Su hija lo describió como “lo opuesto a la corrección política” y él lo confirmó al faltar a los mexicanos Demandó a un escritor por publicar que su fortuna era de sólo 250 millones, cuando tiene 6.000 millones
La portada del Daily News el pasado 17 de junio contaba con una fotografía a toda página. Era una cara, de mofletes pintados de rojo y una abultada nariz colorada.
“Un payaso aspira a ser presidente”, rezaba el titular.
La imagen correspondía a Donald Trump, de 69 años, el inclasificable magnate neoyorquino más allá de la visera de su tupé y de su ego, de una magnitud que supera la suma de la longitud de todos su rascacielos juntos.
The Donald, como se le conoce desde que su primera mujer, Ivona, de origen checo (casados de 1977 a 1992), le llamara de tal guisa, ha financiado a los demócratas (Hillary Clinton) o a los republicanos (Mitt Romney).
¿Cual es la ideología de Donald Trump, en qué cree? La respuesta entre los analistas sería muy fácil: Donald Trump sólo tiene fe en Dios y en Donald Trump, o tal vez sólo en sí mismo.
------------------------------------------------------------------------
▶ [Instrucciones]:
a: Reproduce sin cambios el pasaje del texto sobre Donald Trump que empieza con "The Donald, como" y sigue hasta "republicanos (Mitt Romney).".
b: Enumera a todas las personas que aparecen mencionadas por su nombre en el texto sobre Donald Trump.
El listado no tiene relación alguna con el texto sobre Donald Trump.
------------------------------------------------------------------------
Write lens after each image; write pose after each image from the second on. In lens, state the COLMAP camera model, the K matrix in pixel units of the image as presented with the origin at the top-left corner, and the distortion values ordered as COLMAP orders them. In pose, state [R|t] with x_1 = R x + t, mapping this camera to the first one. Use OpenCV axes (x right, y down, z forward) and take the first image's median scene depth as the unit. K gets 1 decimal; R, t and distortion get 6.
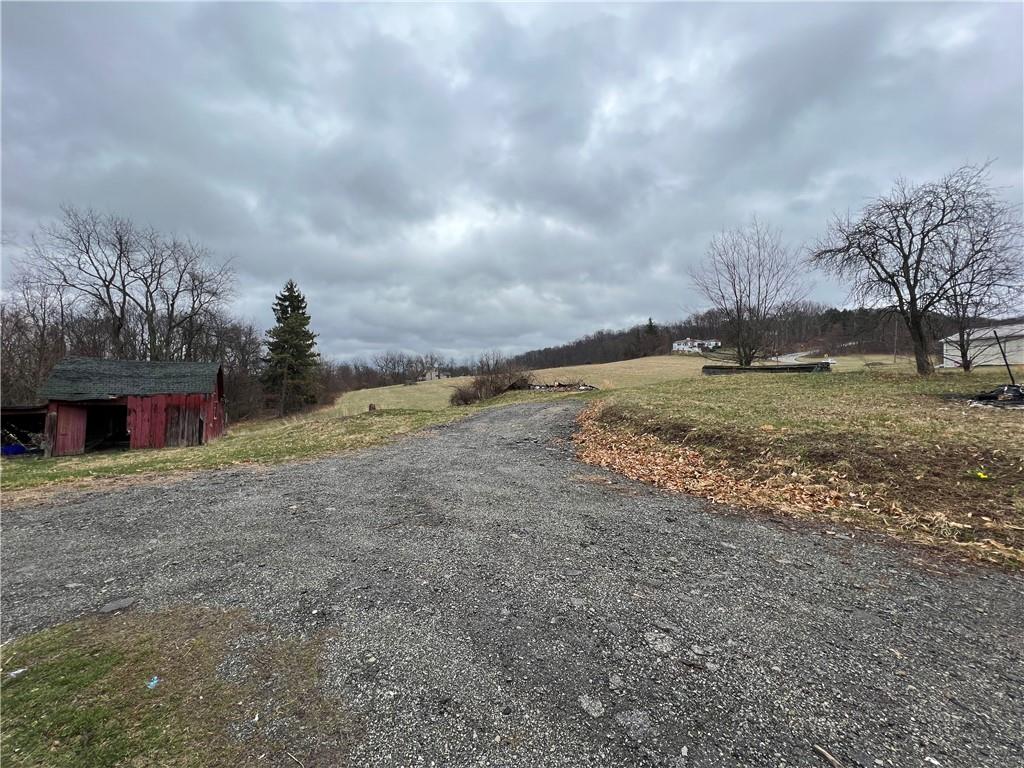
lens RADIAL K [[415.8, 0, 488.4], [0, 415.8, 388.7], [0, 0, 1]] dist [0.000610, 0.000288]
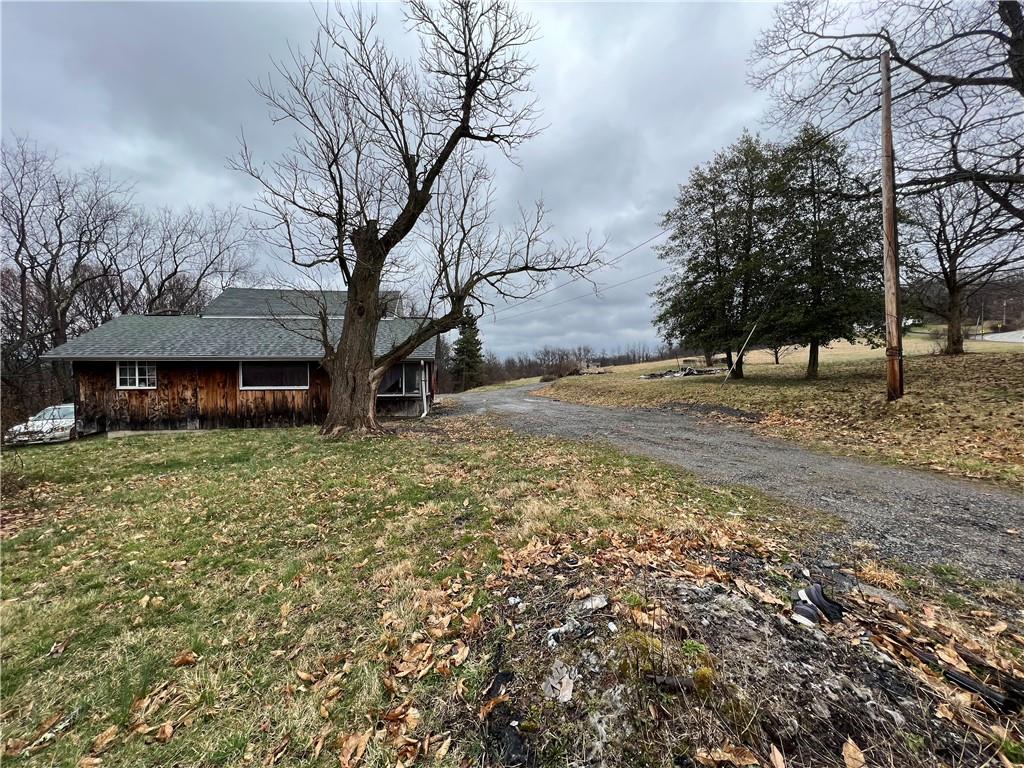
lens RADIAL K [[415.8, 0, 511.5], [0, 415.8, 380.2], [0, 0, 1]] dist [0.000610, 0.000288]
pose [[0.942232, -0.007920, -0.334868, 0.188583], [0.008477, 0.999964, 0.000203, 0.008874], [0.334854, -0.003030, 0.942265, -0.387337]]
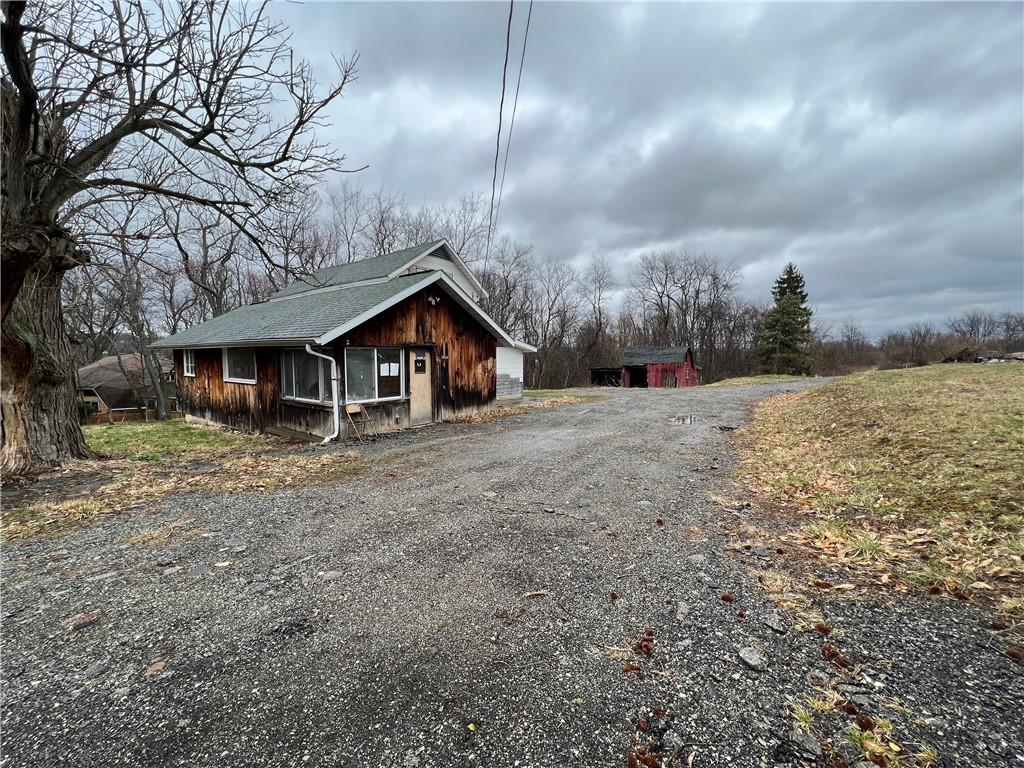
lens RADIAL K [[415.8, 0, 510.5], [0, 415.8, 385.7], [0, 0, 1]] dist [0.000610, 0.000288]
pose [[0.443158, 0.054023, -0.894814, 0.203739], [-0.005277, 0.998322, 0.057659, 0.002507], [0.896428, -0.020830, 0.442700, -0.159416]]
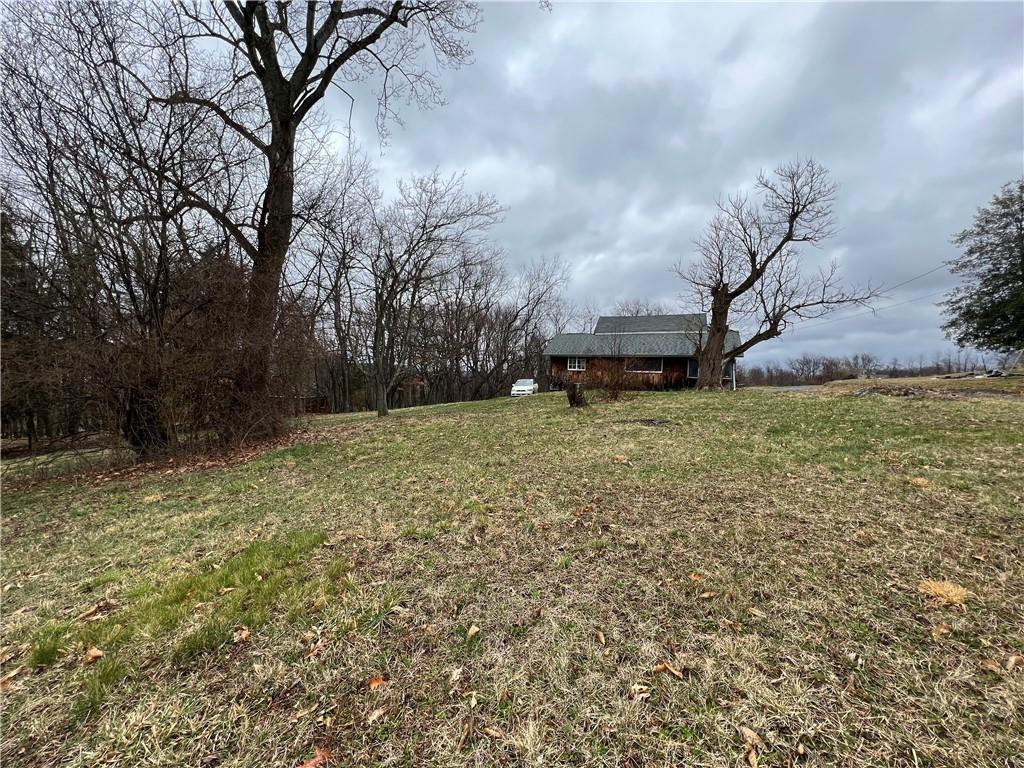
lens RADIAL K [[415.8, 0, 506.9], [0, 415.8, 383.4], [0, 0, 1]] dist [0.000610, 0.000288]
pose [[0.641089, 0.018489, -0.767244, 0.228351], [-0.035362, 0.999360, -0.005465, 0.034305], [0.766652, 0.030635, 0.641332, -0.619823]]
------------------------------------------------------------------------
▶ [Respuestas por tarea]:
a:
The Donald, como se le conoce desde que su primera mujer, Ivona, de origen checo (casados de 1977 a 1992), le llamara de tal guisa, ha financiado a los demócratas (Hillary Clinton) o a los republicanos (Mitt Romney).

b: Donald Trump, Ivona, Hillary Clinton y Mitt Romney.